My career can best be described as a U turn. I started literally behind the drawing board as a mechanical engineer. Thru designing and building factories, I wound up in operating them. Thru these logistics I landed at a software company building ERP and ultimately at SDL. The biggest lessons I learned across my career is to focus on value for your customer. There are quite some similarities between producing a car and producing software.

Porter vs Ohno

Anybody learning the ropes of manufacturing will stumble over two manufacturing greats. Michael Porter and Taiichi Ohno. Both were instrumental in explaining the value chain. The latter is well known for pull based manufacturing pioneered by Toyota. In the '70's, car manufacturers in Europe and US were faced with  huge numbers of unsold stock driven by the 1973 oil crisis. All of a sudden there was abundance of cars. The Toyoto Manufacturing System was based on pull based manufacturing so, no stock was ever made for which there was no order. If they produced they knew it was for a customer. This way of producing increased quality, reduced costs hence price and allowed for much quicker model changes. Nowadays pretty much all manufacturing sites have moved - wherever possible - to this type of "stockless production" not just car manufacturers. 

Enter Steve Jobs

So, growing up with the paradigm, that "thou shall not produce without demand" always led me to struggle with Steve Jobs. Steve Jobs designed and produced stuff that "people didn't know they needed". Until one of our product managers told her audience on stage that she wanted "the stuff she needed" and "the stuff that is relevant to her". Immediately my lightbulb went on and I realized (I'm sure others have preceded me) we at SDL need to deliver what a person needs and in that process find out what is relevant to him/her.
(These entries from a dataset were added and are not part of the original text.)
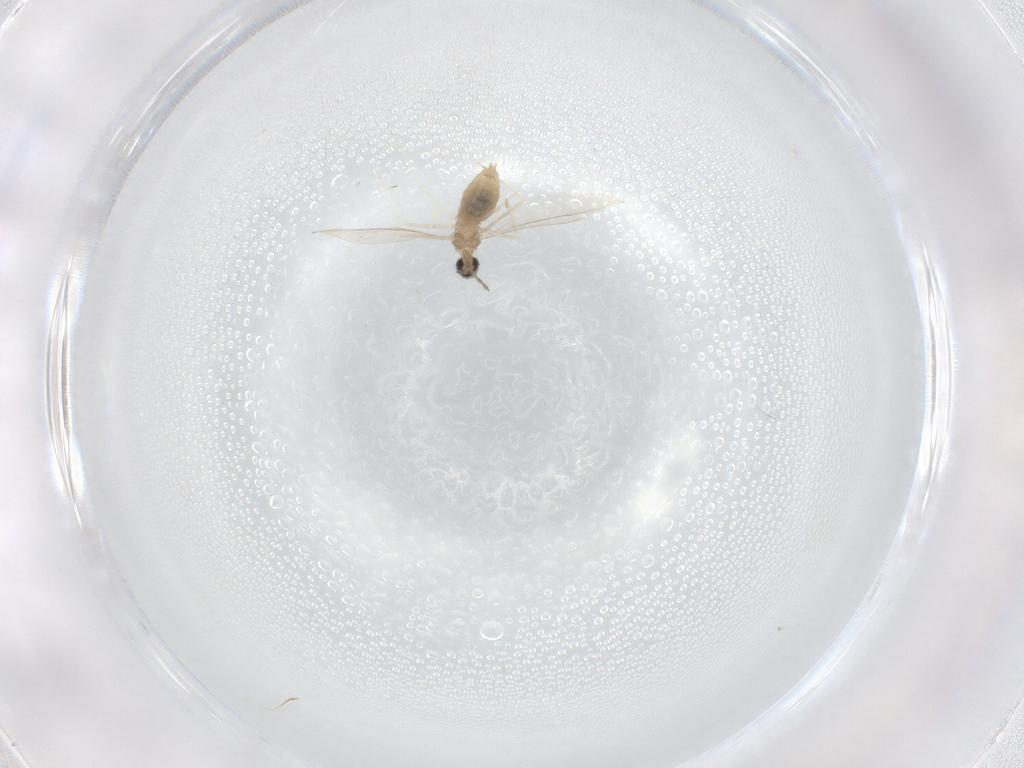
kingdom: Animalia
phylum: Arthropoda
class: Insecta
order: Diptera
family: Cecidomyiidae
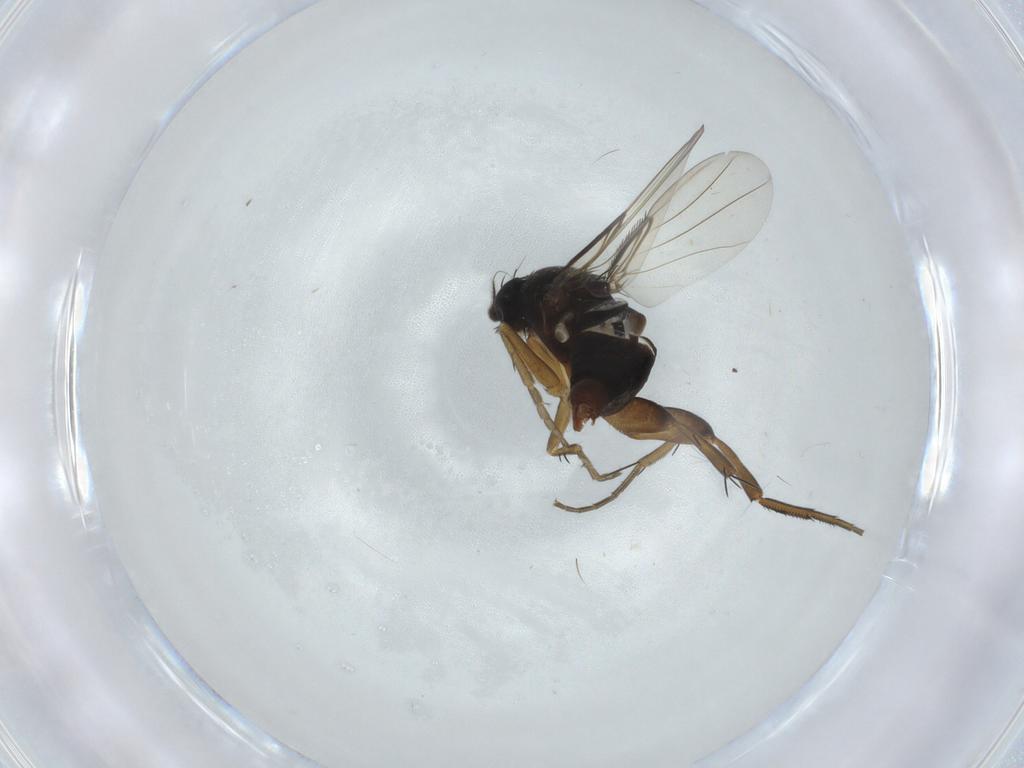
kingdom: Animalia
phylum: Arthropoda
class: Insecta
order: Diptera
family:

The Value Chain of Content

Let's go back to Porter and Ohno for a second and project that to us. Every time any of us spend time or make a keystroke we must remember that a customer has paid for this. Logically our customer is most entitled to benefit from this hence should have access to it. For us, this means that sharing content with our customers directly or via partners will become the norm. That is a huge paradigm shift alike the car manufacturers had to go thru in the 70's. In fact, most content these days in offices around the world is produced, put in a warehouse (drive) that a customer can never access hence never will turn it into value. This will require for SDL to turn around the way content is produced from sender dominance to receiver/customer dominance. If we were to be as radical as Toyota, we would only produce content for which there is demand. This starts with having conversations and figuring out what the demand really is and make sure it is shared from the source.

During that process we can then build up the persona profiles and serve the relevant content that our customer didn't ask for but really is something that will add value and make their life easier in achieving their business goals. In a world of abundance we have to change the way we produce and deliver value to our customer.